Your understanding why proper quantum mechanics – as articulated in Copenhagen and perhaps Göttingen (this city primarily means "Max Born") – is scientifically superior in comparison with the Many Worlds Interpretation is dramatically weaker than the understanding of this fact by other physicists. And this difference has rather simple reasons, too. You're simply not as good a physicist as others. It's terrible if you try to beat these lethal vices of yours by writing pathetic popular books and using scientifically illiterate laymen as a weapon against physics and physicists who are much better than you are. Why? Because it's the arguments that should matter in science – arguments showing that theories actually work – and you don't have any such arguments whatsoever. You only have tons of morons whom you have manipulated.

The quantum revolution is the most important scientific breakthrough of the 20th century – and maybe in several centuries. It has primarily taught us that the fundamentally calculable quantities aren't numbers describing "how reality is" but rather "probabilities that the measurements end with one outcome or another". And these probabilities are calculated from squared absolute values of complex numbers in a theory heavily dependent on linear algebra. So the wave function isn't a real object and it isn't universal. It is a set of complex numbers generalizing a particular knowledge set of probability distributions that may be used to predict the future measurements.

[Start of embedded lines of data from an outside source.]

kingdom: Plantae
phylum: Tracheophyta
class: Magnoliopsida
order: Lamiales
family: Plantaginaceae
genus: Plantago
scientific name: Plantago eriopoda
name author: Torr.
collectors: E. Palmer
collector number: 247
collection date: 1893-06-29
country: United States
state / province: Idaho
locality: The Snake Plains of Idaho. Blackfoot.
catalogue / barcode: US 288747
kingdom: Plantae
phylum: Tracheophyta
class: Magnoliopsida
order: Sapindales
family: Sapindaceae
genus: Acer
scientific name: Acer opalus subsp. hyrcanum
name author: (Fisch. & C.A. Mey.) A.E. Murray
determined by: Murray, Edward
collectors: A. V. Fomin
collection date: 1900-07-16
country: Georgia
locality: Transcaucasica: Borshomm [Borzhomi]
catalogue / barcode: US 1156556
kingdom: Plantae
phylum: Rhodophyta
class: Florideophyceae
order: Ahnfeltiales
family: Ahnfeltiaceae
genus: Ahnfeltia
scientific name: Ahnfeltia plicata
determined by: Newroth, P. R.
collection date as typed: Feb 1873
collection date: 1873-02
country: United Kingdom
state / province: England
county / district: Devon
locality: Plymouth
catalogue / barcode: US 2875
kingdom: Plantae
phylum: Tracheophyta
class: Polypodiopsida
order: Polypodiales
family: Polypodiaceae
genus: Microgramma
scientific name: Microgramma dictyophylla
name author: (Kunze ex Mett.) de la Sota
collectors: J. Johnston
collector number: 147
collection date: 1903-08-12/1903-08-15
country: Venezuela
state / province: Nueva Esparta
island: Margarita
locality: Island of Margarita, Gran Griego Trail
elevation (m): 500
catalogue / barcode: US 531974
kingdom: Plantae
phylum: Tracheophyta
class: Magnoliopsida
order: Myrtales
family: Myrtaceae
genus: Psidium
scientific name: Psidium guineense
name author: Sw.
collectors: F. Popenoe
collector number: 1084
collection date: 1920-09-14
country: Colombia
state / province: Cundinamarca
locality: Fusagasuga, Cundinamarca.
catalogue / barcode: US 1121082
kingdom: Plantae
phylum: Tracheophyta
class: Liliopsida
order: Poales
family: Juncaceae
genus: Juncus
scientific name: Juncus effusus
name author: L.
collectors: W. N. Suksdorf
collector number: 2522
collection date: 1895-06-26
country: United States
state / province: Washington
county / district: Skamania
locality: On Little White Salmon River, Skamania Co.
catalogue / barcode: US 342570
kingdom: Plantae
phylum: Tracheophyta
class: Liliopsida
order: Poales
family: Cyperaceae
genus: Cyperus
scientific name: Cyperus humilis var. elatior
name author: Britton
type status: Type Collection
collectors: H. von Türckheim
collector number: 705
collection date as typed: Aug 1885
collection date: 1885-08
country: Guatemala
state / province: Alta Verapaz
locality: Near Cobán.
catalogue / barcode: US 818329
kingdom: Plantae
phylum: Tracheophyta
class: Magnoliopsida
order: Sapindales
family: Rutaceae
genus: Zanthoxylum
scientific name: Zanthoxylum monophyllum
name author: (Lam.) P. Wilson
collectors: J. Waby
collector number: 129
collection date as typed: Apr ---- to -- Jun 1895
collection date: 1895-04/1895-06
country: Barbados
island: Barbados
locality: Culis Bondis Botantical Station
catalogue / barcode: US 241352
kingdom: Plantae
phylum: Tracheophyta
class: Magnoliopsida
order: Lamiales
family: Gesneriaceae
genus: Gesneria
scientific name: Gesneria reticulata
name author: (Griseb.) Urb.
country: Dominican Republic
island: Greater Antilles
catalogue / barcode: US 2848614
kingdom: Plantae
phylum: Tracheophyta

To deny this paradigm shift and/or its importance is exactly as scientifically illiterate as the denial of heliocentrism 94 years after Copernicus' texts (i.e. in 1637) or the denial of evolution 94 years after the publication of Darwin's famous book (i.e. in 1953). We are fudging 94 years after the birth of quantum mechanics and it's finally time to use the phrase "brain-dead medieval bigots" for those who still deny its basic findings.

And that's the memo.

P.S. for all the spineless physicists who know better but who encourage the likes of Carroll to bastardize science by their utter passivity: you are a part of the problem.